And again, a few genius strokes of celebrity: Emily Ratajkowski in buckle bra and a leather skirt with enormous cargo pockets, looking like she could squat down at any moment and annihilate us with a laser; and FKA Twigs closing the show in a cargo miniskirt and ribbed pullover sweater. Oh boy, does Twigs have a runway walk. How invigorating to see such power embodied on the runway.

And lastly, Nicolas Ghesquière staged a jumbo Louis Vuitton fun house in the Louvre. Models descended from a sort of abstracted flower or horseless carousel, dressed in Elizabethan collars remixed as vests and panniers, and trenches with blown-up buttons and suits with amplified zippers. I’ve never seen Ghesquière be so funny.
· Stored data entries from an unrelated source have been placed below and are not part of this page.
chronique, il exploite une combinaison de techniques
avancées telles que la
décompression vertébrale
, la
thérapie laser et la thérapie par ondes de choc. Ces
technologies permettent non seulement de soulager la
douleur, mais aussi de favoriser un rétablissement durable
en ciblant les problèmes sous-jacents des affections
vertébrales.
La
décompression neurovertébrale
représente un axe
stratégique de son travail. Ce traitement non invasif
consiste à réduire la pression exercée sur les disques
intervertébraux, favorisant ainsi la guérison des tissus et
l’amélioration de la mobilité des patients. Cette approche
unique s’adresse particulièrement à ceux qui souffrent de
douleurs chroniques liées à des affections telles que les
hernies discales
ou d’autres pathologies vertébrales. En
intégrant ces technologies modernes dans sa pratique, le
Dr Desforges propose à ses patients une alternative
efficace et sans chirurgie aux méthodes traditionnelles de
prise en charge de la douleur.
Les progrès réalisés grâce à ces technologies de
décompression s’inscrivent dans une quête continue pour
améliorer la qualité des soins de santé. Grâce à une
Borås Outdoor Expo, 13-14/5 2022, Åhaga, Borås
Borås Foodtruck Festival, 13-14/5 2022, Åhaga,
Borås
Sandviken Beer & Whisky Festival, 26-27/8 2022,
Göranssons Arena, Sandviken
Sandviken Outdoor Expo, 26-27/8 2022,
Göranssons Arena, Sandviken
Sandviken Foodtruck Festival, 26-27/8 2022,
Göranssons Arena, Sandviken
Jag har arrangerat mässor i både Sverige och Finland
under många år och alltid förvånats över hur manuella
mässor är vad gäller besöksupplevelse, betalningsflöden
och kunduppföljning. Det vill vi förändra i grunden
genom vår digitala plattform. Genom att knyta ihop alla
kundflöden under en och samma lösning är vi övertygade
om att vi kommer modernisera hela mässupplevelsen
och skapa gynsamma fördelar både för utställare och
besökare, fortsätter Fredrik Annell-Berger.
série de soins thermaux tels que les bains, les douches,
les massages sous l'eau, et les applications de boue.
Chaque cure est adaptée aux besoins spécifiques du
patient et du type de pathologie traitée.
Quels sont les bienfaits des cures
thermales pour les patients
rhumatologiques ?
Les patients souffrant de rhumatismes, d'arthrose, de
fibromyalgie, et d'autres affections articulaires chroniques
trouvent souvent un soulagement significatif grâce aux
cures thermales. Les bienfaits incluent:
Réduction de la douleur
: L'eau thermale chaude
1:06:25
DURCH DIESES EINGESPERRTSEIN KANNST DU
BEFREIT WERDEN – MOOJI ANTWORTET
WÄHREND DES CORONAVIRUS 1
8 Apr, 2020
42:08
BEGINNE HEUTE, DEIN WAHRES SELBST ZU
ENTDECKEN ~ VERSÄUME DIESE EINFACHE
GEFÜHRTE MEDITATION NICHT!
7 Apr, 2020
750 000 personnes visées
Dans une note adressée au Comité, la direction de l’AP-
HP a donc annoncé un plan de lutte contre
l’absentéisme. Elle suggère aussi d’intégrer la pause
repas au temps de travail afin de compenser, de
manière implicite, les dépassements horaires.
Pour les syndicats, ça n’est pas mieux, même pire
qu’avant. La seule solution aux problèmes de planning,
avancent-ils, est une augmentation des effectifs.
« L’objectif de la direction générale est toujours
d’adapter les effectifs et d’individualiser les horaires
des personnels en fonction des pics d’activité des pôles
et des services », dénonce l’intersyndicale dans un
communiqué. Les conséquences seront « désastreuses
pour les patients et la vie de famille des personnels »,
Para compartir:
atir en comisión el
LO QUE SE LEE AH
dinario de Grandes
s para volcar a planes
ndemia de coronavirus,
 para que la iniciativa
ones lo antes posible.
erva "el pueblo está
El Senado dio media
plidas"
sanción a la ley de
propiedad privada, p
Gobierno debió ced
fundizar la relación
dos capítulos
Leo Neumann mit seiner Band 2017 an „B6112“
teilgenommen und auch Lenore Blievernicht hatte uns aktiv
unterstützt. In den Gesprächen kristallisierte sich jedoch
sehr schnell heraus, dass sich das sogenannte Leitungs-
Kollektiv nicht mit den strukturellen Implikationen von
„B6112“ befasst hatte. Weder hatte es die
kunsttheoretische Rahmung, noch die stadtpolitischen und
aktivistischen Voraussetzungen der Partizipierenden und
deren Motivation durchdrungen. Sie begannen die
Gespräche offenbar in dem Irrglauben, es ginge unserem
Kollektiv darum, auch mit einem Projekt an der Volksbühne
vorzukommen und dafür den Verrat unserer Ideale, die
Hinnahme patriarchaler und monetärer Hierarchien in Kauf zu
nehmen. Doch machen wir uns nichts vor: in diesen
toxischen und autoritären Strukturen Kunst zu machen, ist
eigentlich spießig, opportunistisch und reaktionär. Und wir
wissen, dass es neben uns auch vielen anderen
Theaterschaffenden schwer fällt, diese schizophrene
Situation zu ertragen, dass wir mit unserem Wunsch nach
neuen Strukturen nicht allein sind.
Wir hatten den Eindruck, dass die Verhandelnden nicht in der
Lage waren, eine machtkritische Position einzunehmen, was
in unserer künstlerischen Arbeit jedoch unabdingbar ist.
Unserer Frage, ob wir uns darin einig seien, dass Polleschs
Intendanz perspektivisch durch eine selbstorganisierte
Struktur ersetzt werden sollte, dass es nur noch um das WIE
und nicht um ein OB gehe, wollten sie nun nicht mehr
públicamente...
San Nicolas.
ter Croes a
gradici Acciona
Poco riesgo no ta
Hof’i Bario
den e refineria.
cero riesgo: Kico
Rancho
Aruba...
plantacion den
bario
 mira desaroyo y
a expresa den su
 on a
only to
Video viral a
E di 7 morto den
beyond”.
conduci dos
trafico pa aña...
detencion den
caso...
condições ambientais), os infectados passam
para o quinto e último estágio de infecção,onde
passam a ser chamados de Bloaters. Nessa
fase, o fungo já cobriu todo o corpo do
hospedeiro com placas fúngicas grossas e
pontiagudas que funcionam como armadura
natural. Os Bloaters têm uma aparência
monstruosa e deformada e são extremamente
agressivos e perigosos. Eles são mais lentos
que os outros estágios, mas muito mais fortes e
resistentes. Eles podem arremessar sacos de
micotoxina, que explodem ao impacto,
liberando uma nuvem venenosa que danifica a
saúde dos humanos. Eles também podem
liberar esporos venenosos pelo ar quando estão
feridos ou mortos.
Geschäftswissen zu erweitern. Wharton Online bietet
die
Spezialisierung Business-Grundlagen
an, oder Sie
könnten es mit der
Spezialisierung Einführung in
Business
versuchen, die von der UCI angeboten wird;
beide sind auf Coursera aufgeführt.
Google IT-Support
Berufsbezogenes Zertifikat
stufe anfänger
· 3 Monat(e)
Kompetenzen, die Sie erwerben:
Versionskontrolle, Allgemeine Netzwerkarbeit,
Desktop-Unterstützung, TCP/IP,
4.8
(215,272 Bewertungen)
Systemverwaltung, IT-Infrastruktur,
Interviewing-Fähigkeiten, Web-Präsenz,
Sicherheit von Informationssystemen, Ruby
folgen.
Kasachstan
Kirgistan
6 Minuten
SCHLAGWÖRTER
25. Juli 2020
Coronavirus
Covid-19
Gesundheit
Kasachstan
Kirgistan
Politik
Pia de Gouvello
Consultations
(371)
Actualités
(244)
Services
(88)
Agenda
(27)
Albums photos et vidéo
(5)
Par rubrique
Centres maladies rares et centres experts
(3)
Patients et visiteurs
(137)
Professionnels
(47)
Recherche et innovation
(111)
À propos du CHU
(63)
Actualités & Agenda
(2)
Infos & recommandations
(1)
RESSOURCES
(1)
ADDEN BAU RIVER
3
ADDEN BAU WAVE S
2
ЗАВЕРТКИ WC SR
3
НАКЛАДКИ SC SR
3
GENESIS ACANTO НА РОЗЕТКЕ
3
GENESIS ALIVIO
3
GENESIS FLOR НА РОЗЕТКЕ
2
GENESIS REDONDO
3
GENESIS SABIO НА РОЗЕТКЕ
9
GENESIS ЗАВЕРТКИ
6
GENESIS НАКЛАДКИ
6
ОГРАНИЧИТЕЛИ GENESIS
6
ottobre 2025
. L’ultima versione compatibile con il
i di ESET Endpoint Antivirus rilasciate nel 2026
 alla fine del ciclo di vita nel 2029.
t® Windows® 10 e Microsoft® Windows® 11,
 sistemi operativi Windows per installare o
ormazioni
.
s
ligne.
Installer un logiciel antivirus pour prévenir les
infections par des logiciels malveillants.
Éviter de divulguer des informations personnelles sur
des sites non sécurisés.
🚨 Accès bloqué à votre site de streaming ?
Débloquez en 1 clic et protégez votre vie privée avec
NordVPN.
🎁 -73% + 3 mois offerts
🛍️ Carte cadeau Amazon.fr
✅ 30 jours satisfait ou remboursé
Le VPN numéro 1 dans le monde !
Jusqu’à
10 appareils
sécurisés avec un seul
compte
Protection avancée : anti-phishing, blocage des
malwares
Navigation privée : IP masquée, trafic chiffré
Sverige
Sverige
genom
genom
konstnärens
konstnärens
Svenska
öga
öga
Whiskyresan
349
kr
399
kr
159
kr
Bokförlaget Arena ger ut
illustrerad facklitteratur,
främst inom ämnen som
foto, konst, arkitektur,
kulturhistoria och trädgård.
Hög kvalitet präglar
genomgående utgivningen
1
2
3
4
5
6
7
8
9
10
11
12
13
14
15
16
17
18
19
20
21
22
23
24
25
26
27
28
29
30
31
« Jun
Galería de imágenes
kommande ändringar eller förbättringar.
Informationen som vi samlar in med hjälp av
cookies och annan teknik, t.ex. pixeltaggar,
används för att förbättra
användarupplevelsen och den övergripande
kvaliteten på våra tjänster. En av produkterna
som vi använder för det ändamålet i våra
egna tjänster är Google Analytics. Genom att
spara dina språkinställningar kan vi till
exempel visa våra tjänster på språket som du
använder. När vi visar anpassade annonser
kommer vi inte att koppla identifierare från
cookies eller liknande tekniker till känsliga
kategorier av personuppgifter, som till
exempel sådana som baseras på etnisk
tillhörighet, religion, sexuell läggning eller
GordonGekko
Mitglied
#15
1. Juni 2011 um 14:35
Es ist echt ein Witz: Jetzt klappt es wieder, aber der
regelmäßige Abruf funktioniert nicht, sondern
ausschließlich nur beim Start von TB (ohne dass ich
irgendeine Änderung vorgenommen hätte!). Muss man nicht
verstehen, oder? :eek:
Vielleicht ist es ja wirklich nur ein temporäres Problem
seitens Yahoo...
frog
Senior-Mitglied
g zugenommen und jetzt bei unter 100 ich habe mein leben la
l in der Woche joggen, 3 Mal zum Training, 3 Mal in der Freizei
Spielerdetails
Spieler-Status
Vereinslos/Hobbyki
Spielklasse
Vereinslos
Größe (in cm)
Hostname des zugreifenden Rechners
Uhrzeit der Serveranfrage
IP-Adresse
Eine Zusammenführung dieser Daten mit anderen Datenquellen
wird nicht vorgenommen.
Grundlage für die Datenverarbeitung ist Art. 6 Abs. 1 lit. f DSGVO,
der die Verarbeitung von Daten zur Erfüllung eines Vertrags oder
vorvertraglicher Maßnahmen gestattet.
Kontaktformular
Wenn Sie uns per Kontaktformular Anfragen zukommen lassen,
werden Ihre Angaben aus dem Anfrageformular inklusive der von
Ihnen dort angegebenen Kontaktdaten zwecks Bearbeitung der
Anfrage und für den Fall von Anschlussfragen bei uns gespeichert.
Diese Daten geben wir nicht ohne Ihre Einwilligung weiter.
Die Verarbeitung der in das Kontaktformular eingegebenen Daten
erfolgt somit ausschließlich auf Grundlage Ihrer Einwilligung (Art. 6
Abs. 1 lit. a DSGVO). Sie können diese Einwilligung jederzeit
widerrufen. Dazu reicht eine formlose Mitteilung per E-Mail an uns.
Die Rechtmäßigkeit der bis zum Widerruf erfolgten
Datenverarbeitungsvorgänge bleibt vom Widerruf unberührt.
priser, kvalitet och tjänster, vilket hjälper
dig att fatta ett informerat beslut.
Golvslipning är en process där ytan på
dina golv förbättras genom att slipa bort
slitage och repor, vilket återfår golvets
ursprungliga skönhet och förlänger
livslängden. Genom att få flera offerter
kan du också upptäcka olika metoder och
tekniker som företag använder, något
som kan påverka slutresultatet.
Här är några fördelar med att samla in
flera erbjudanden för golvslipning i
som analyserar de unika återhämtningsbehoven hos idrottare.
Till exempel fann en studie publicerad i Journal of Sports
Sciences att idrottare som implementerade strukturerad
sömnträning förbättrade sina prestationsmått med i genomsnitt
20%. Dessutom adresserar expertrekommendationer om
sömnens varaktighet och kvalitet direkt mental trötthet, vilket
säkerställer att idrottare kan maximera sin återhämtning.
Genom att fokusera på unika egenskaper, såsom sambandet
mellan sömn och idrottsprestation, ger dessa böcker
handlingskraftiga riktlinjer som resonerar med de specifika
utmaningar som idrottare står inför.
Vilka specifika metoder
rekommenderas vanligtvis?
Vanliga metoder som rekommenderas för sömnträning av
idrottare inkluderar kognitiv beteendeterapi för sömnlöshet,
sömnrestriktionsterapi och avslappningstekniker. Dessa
You know: “Ooh, she’s got a Louis Vuitton clutch…but IT’S ENORMOUS!” (It was a little Marc Jacobs, if I do say so myself.) It made me feel like I was watching a Brian De Palma movie about luxury taking over the world, eating everyone alive, licking its luxury fingers for the crumbs of our Vuitton accessories. And we’re all just loving it, begging to be eaten!!!

Sorry, getting carried away. At a technical level, this was one of the month’s most genuinely weird collections, what we in the biz (or maybe just me in the biz) calls a Second Day Focalizer. You know: it might just get better looking the next day. (Also in this category: Loewe’s Surrealism of a year ago; nearly every Balenciaga ready-to-wear collection; and some but not all Comme des Garçons.) Ghesquière is never a designer who will rest on his laurels. He found success young and immediately, but never stops throwing himself forward. The designers currently in existential throes about how to be more creative—and there are many, and many of them are young and recently-ish arrived at big new jobs—should take a few pages from the Ghesquière way of living.